Litiges successoraux courants à anticiper
Le recel successoral, c’est-à-dire le fait pour un héritier de dissimuler un bien ou une donation, entraîne la privation de sa part sur le bien recelé. La contestation d’un testament pour insanité d’esprit nécessite souvent une expertise médicale rétrospective. L’indivision prolongée, quand les héritiers ne parviennent pas à s’entendre sur le partage, peut être résolue par une action en partage judiciaire devant le tribunal.

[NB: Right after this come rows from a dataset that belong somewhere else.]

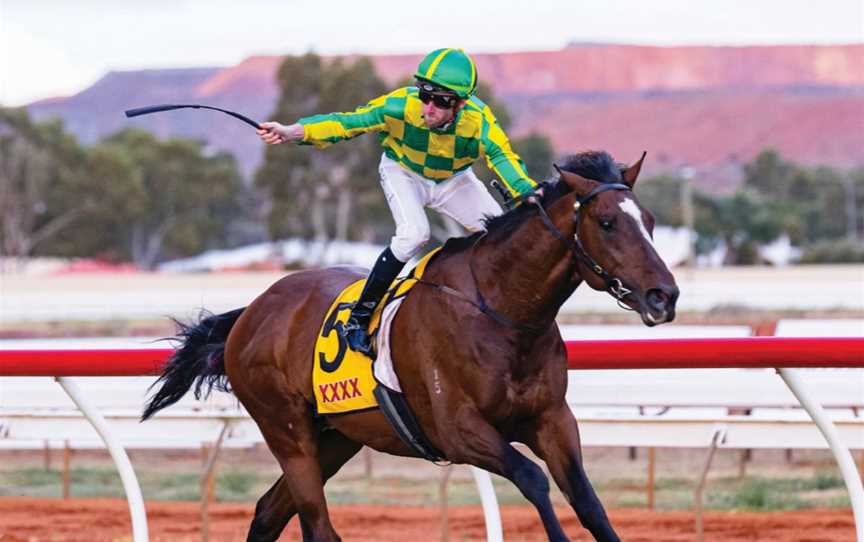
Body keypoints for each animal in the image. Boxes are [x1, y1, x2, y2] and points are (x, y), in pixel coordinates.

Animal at [143, 150, 680, 542]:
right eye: (607, 222)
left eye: (651, 220)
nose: (664, 296)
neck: (501, 311)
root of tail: (251, 311)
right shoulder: (456, 428)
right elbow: (532, 478)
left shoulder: (552, 419)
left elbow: (588, 501)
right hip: (286, 430)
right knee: (317, 525)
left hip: (337, 436)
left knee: (268, 513)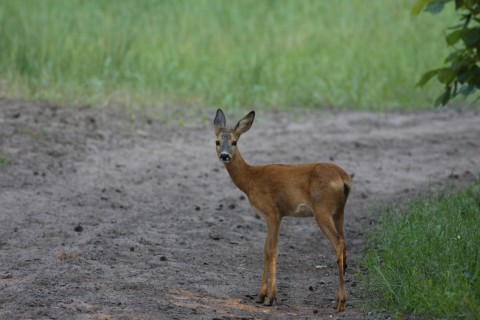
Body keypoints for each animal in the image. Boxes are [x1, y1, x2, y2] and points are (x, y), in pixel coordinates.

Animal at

Chacune de ces situations suppose une stratégie différente. Un avocat qui propose la même approche pour tous les dossiers ne tient pas compte de la spécificité de votre affaire.

Accompagnement personnalisé en contentieux successoral
Le cabinet de Maître Ronit ANTEBI, avocat en droit des successions, intervient sur le ressort de la Cour d’Appel d’Aix-en-Provence (Cannes, Nice, Antibes, Draguignan) ainsi que sur tout le territoire français. Fondé sur des valeurs d’écoute, de disponibilité et de combativité, le cabinet propose une approche sur-mesure de chaque dossier. La tarification est annoncée dès le premier rendez-vous, l’aide juridictionnelle et les assurances de protection juridique sont acceptées, et l’accompagnement couvre la première instance, l’appel et la cassation.
Le choix d’un avocat en droit des successions engage souvent plusieurs années de procédure. Vérifier les délais de prescription avant toute action, clarifier le partage des rôles avec le notaire et s’assurer que l’avocat maîtrise les spécificités de votre dossier (dimension transfrontalière, recel, indivision) sont les trois points à trancher avant de signer une convention d’honoraires.